Editorial im Evangelischen Sonntagsblatt aus Bayern von Inge Wollschläger
Es saßen einmal meine Söhne bei mir auf dem Sofa. Der Sommerregen prasselte ans Fenster, wir hatten uns eine Tasse Tee gemacht und wir „daddelten“ auf unseren Handy herum. Es war sehr gemütlich. Die beiden spielten gemeinsam ein Computerspiel – jeder mit eigener Figur in einer eigenen Welt, die trotzdem irgendwie miteinander verbunden war. Eine Welt, von der ich wenig verstehe. Plötzlich fragte einer den anderen: „In welcher Welt bist du gerade?“ Gemeint war die digitale Spielwelt, in der sie sich virtuell bewegten.
Der Satz kam mir irgendwie bekannt vor. Zumindest hatte ich ihn schon mal gehört. Und weil ich ja das Handy schon in der Hand hatte, recherchierte ich – und landete bei Arthur Schopenhauer, deutscher Philosoph des 19. Jahrhunderts. „Bei gleicher Umgebung lebt doch jeder in einer anderen Welt“, schrieb er. Wie wahr – und wie aktuell. In derselben Familie, demselben Land, derselben Gegenwart erlebt jeder Mensch die Welt ein Stück anders – sogar an einem verregneten Sommernachmittag auf dem Sofa: Was den einen kaltlässt, brennt der anderen unter den Nägeln. Wo der eine Hoffnung sieht, spürt die andere Dunkelheit.
Unsere äußere Umgebung mag gleich sein – unsere innere Welt ist es selten.
Erst recht in einer Zeit, in der die große Welt aus den Fugen zu geraten scheint. Mit all den Kriegen, Krisen und Klimaängsten spüren viele, wie ihre ganz persönliche Welt ins Wanken gerät. Manchmal ist es nur ein Satz, ein Bild, das uns trifft. Oder eben eine Frage wie die meines Kindes.

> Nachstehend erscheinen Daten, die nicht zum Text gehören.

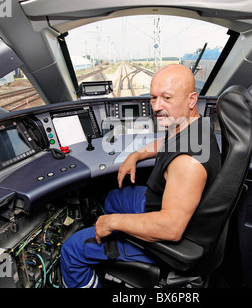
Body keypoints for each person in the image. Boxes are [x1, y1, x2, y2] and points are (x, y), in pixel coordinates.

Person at [60, 64, 221, 288]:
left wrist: (113, 222)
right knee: (112, 198)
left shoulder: (188, 163)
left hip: (169, 236)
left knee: (71, 249)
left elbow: (170, 228)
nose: (156, 107)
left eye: (166, 98)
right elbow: (168, 142)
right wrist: (137, 154)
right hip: (158, 202)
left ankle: (106, 254)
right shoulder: (193, 126)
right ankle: (110, 254)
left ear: (192, 99)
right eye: (153, 98)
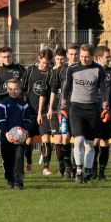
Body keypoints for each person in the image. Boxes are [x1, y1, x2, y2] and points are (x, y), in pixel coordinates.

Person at [61, 44, 109, 184]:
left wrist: (105, 105)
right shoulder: (73, 69)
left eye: (87, 57)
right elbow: (66, 87)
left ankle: (88, 173)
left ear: (92, 56)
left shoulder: (98, 69)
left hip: (92, 109)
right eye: (81, 56)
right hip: (76, 109)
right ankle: (79, 170)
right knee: (78, 140)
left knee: (90, 144)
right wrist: (63, 103)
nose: (83, 59)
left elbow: (104, 89)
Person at [48, 45, 79, 178]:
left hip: (79, 110)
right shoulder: (61, 71)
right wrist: (50, 108)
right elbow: (54, 90)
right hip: (64, 110)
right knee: (65, 137)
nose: (74, 56)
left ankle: (77, 166)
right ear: (68, 56)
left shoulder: (83, 69)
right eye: (71, 54)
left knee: (78, 140)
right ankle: (67, 166)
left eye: (75, 54)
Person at [21, 48, 53, 174]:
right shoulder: (30, 71)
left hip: (45, 112)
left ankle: (46, 167)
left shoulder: (51, 73)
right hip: (30, 111)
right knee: (28, 140)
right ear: (39, 59)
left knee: (46, 139)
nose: (45, 65)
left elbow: (52, 93)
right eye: (43, 62)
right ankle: (28, 162)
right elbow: (23, 90)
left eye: (48, 63)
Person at [92, 46, 111, 180]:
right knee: (94, 141)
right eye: (107, 57)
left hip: (109, 112)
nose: (110, 59)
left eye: (110, 56)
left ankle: (102, 172)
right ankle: (92, 169)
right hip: (93, 111)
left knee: (105, 141)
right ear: (99, 58)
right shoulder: (92, 71)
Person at [0, 79, 32, 190]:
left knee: (19, 157)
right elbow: (0, 121)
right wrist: (6, 133)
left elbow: (28, 120)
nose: (13, 91)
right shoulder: (2, 105)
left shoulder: (24, 105)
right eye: (11, 89)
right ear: (7, 90)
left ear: (20, 89)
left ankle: (18, 181)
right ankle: (10, 179)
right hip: (6, 137)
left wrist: (25, 131)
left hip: (20, 138)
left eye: (16, 89)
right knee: (8, 159)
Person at [45, 48, 68, 177]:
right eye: (57, 59)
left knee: (66, 138)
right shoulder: (51, 73)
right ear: (54, 59)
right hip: (54, 110)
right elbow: (48, 92)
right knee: (58, 138)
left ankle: (69, 164)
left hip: (66, 110)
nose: (59, 61)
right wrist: (49, 108)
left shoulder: (68, 72)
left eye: (62, 59)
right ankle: (61, 166)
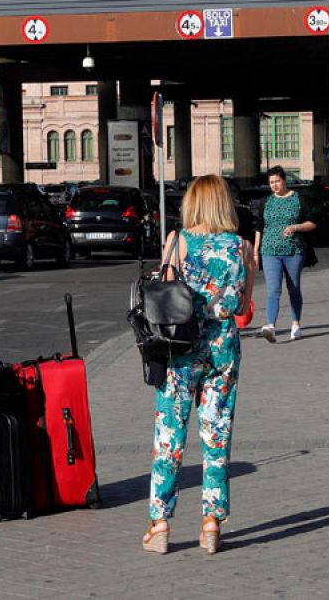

Der christliche Glaube nimmt genau das ernst. Er redet nicht über „die Welt“ in abstrakten Kategorien. Sondern über Menschen – mit ihren Blickwinkeln, Verletzungen, Sehnsüchten. Jesus selbst ist keinem Menschen gleich begegnet. Er hat hingesehen, zugehört, sich eingelassen. Hat die Welt des Anderen ernst genommen. Und sie oft verwandelt – durch Nähe, Worte, Liebe.
Vielleicht ist das heute unser Auftrag: Die Welt der anderen nicht vorschnell zu deuten oder zu bewerten. Sondern erst einmal zu fragen: „In welcher Welt bist du gerade?“. Und dann – mit offenem Herzen – da zu bleiben. Mitzutragen. Brücken zu bauen.
Denn so verschieden unsere Welten auch sind – wir sind verbunden. Von Gott her und miteinander.